Host: And they also show results with increasing the test time compute, right? It’s like they are giving the model more time to think and explore more trajectories during evaluation. So, how did those results change as they increased test time computation?
Guest: That’s an important point. By increasing the test time computation, their results show that the models get even better. The more time the models had to explore the solution space, the higher their accuracy went across all benchmarks. This further underscores the effectiveness of their MCTS-driven search method and demonstrates that scaling computation during testing can significantly enhance the capabilities of the model. For the most challenging benchmarks such as Math and AIME, it reaches saturation at about 64 trajectories, while on the college math benchmark, its accuracy is still showing improvement.
Host: Okay, so we've covered the core ideas of the paper, the methodology, and the main results. They really do demonstrate how smaller models, through this self-evolving system, can perform some impressive math reasoning. What other insights or interesting points does the paper raise?
Guest: The paper also includes a fascinating ablation study that tests the effectiveness of their innovations separately. This shows that the key to their success is not just the self-evolution or the MCTS, but a combination of all their innovations: the step-by-step verified reasoning trajectory, the code augmented generation, and of course, the process preference model. All three of these elements play a critical role.
Host: And it’s not just about the numbers. They have some interesting qualitative observations too, right?

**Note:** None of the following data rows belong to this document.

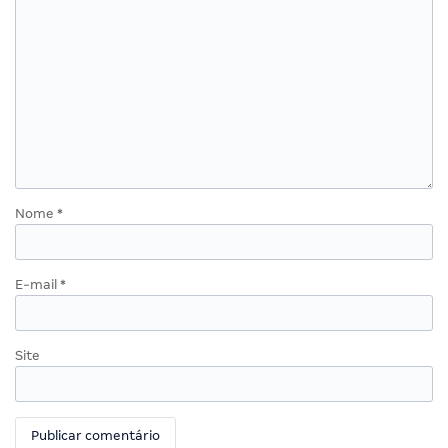
Nome
*
E-mail
*
Site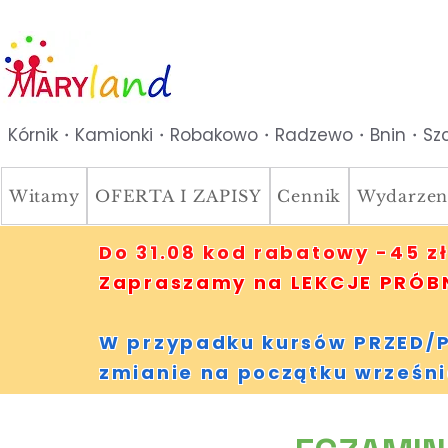
Kórnik・Kamionki・Robakowo・Radzewo・Bnin・Szc
Witamy
OFERTA I ZAPISY
Cennik
Wydarzen
Do 31.08 kod rabatowy -45 zł
Zapraszamy na LEKCJE PRÓBNE
W przypadku kursów PRZED/P
zmianie na początku wrześni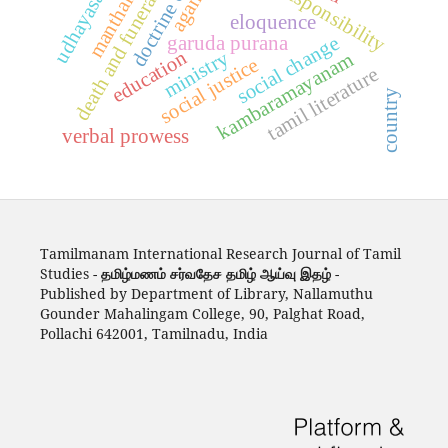
death and funeral rites
moral responsibility
udhayasankar
manthara
eloquence
social change
garuda purana
education
ministry
kambaramayanam
social justice
tamil literature
country
verbal prowess
Tamilmanam International Research Journal of Tamil
Studies -
தமிழ்மணம் சர்வதேச தமிழ் ஆய்வு இதழ்
-
Published by Department of Library, Nallamuthu
Gounder Mahalingam College, 90, Palghat Road,
Pollachi 642001, Tamilnadu, India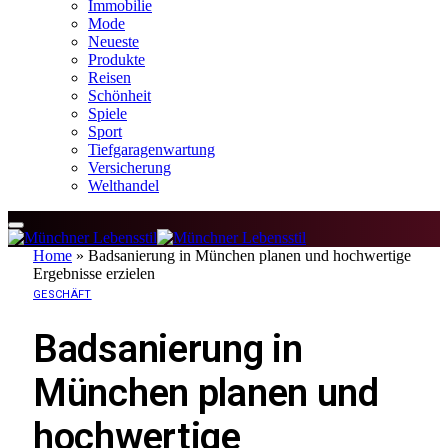
Immobilie
Mode
Neueste
Produkte
Reisen
Schönheit
Spiele
Sport
Tiefgaragenwartung
Versicherung
Welthandel
Home
»
Badsanierung in München planen und hochwertige
Ergebnisse erzielen
GESCHÄFT
Badsanierung in
München planen und
hochwertige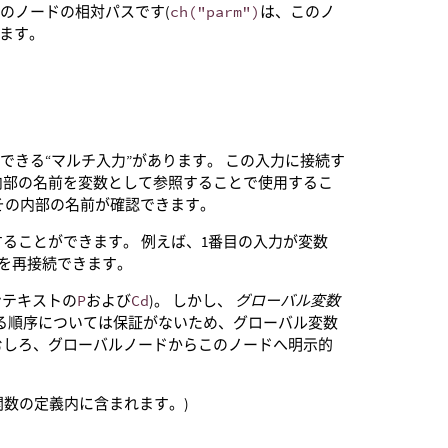
のノードの相対パスです(
ch("parm")
は、このノ
れます。
きる“マルチ入力”があります。 この入力に接続す
内部の名前を変数として参照することで使用するこ
、その内部の名前が確認できます。
ることができます。 例えば、1番目の入力が変数
を再接続できます。
ンテキストの
P
および
Cd
)。 しかし、
グローバル変数
生成する順序については保証がないため、グローバル変数
むしろ、グローバルノードからこのノードへ明示的
関数の定義内に含まれます。)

Like the model's ability to self-correct and its preference for theorem applications. Can you tell me more about that?
Guest: That’s right. One of the most intriguing findings is the emergence of what they call ‘intrinsic self-reflection’ during problem-solving. The model has demonstrated the ability to recognize when it has made a mistake and actually backtrack to explore different solutions to reach the right answer. And this isn't some specific training that they did; this ability just spontaneously appeared.
Host: Wow, so it’s not like it was trained to do this self-correction. It's just a byproduct of this iterative self-evolution approach. That’s incredibly interesting. It's like it develops a certain level of metacognitive ability by itself. And what about the preference for theorem applications? That seems important too.
Guest: Yes, this is another key observation. The process preference model has a preference for steps that apply a relevant theorem or key concept. When faced with a challenging math problem, identifying and using the right theorem is essential. The model seems to naturally recognize the significance of these theorem-application steps and rewards them accordingly.
Host: So, the model isn't just generating random steps. It’s actually guided towards logical deductions using the appropriate theorems. This really highlights the ‘deep thinking’ aspect of the model. And it is really impressive for a model of this size. That’s almost like it's showing signs of actual mathematical understanding and not just pattern recognition.